Foto: Matt Rourke/AP/Shutterstock

Una resa annunciata, quella di Bernie Sanders, senatore indipendente del Vermont ancora in corsa nelle primarie democratiche, confronto che l’ex vicepresidente Joe Biden già aveva ipotecato il giorno del Super Tuesday, il 3 marzo, quando la sua candidatura grazie a un’accorta manovra di partito aveva ripreso improvvisamente quota. Ma non c’è solo quello. Nonostante la breccia aperta nell’elettorato latino, la sua candidatura personale non aveva avuto lo slancio del 2016. Poco appeal nelle aree ex industriali e del Profondo Sud ex segregazionista, dove viceversa Joe Biden gode di un certo seguito (è andato a far campagna per altri candidati sia in Alabama nel 2017 che in Indiana nel 2018, due stati vinti da Trump a doppia cifra alle scorse presidenziali).

Voci di dati salvate —
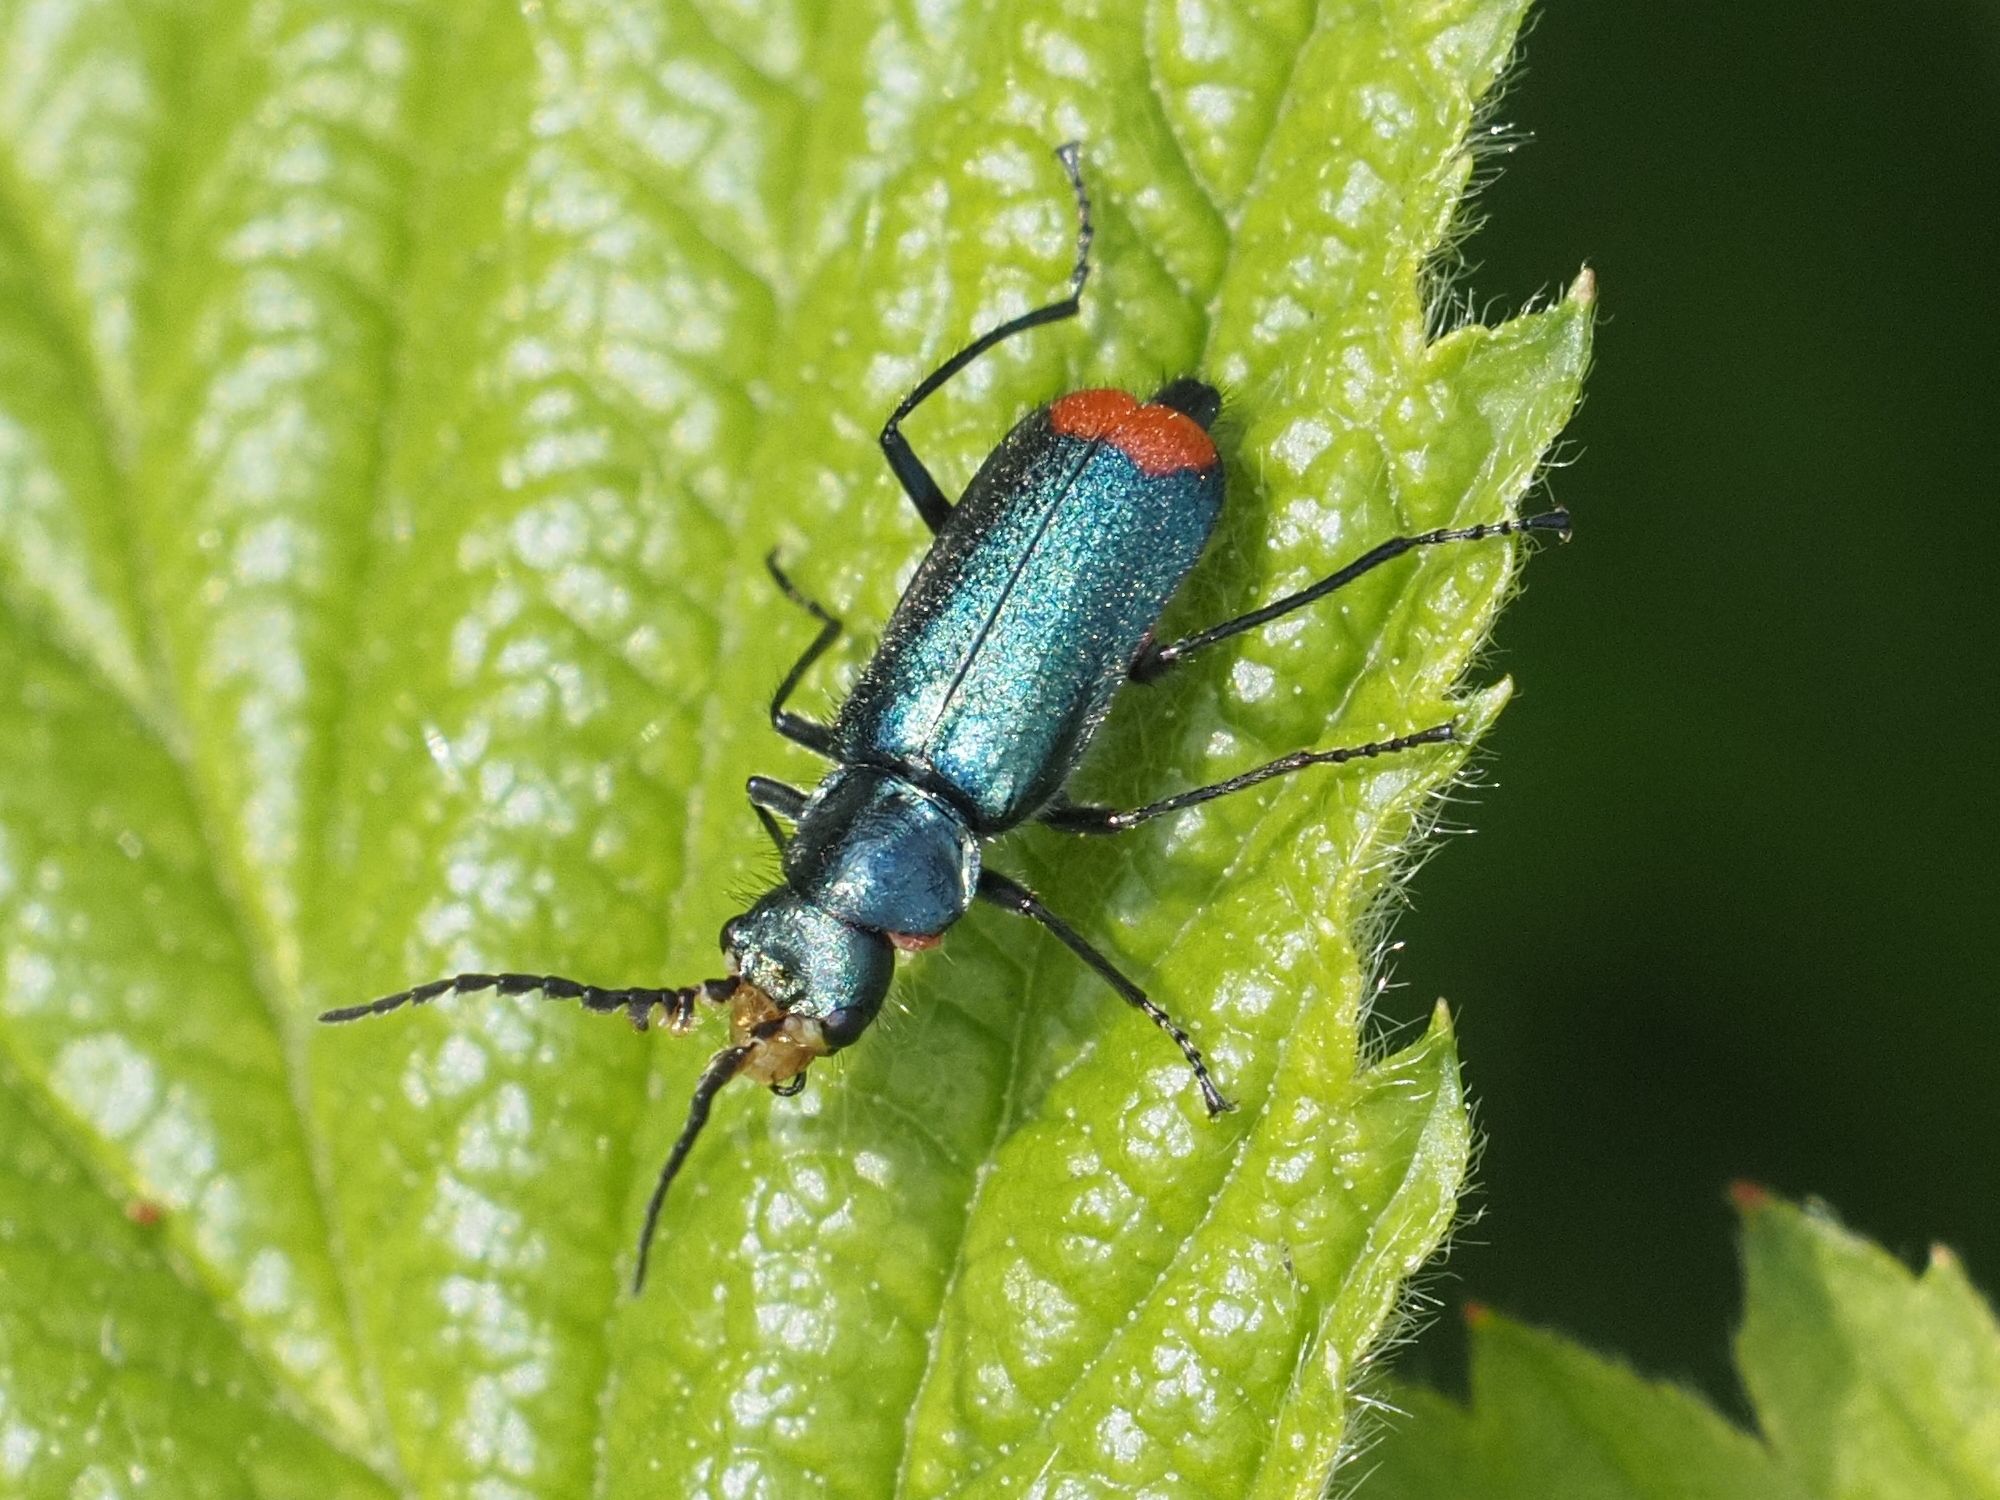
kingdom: Animalia
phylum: Arthropoda
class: Insecta
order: Coleoptera
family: Melyridae
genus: Malachius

ESERCIZIO 1 — Secondo il brano sulla resa di Bernie Sanders, in quali stati e in quali anni Joe Biden ha fatto campagna per altri candidati?
ESERCIZIO 2 — Riprendi il brano sulla resa di Bernie Sanders e proseguilo a partire dalla sua ultima frase.

RISPOSTA FINALE 1 — In Alabama nel 2017 e in Indiana nel 2018.

RISPOSTA FINALE 2 —
Con l’elettorato afroamericano, già freddo nel 2016, nemmeno stavolta è scattato quel feeling che ci si poteva aspettare. A poco è valsa il suo aggancio con le istanze con l’elettorato latinoamericano, di suo già estremamente ostile a un Donald Trump che ha cancellato il lavoro fatto da George W. Bush per conquistarne le fasce conservatrici. Ma soprattutto è sembrato che, al netto di alcune differenze, la sua candidatura rispetto a quattro anni fa sembrasse più estremista e divisiva. Totalmente assurde sono proposte come un sistema di controllo federale sugli affitti e la legalizzazione della marijuana, non tanto per le idee in sé ma per la loro scarsa fattibilità: anche qualora il presidente Sanders avesse trovato un sostegno sufficiente per approvarle al Congresso, difficile che queste leggi avrebbero retto a un ricorso nelle Corti federali che Donald Trump e il capogruppo repubblicano al Senato Mitch McConnell hanno riempito di giudici conservatori. Infine, le critiche circostanziate da chi si candida a raccogliere la sua eredità, quella Alexandria Ocasio Cortez che sembrava una pericolosa estremista miracolata da un’elezione insperata e che invece potrebbe pian piano scalare i ranghi della leadership del partito alla Camera. Sui social il suo seguito è impressionante, potrebbe essere un buon punto di partenza.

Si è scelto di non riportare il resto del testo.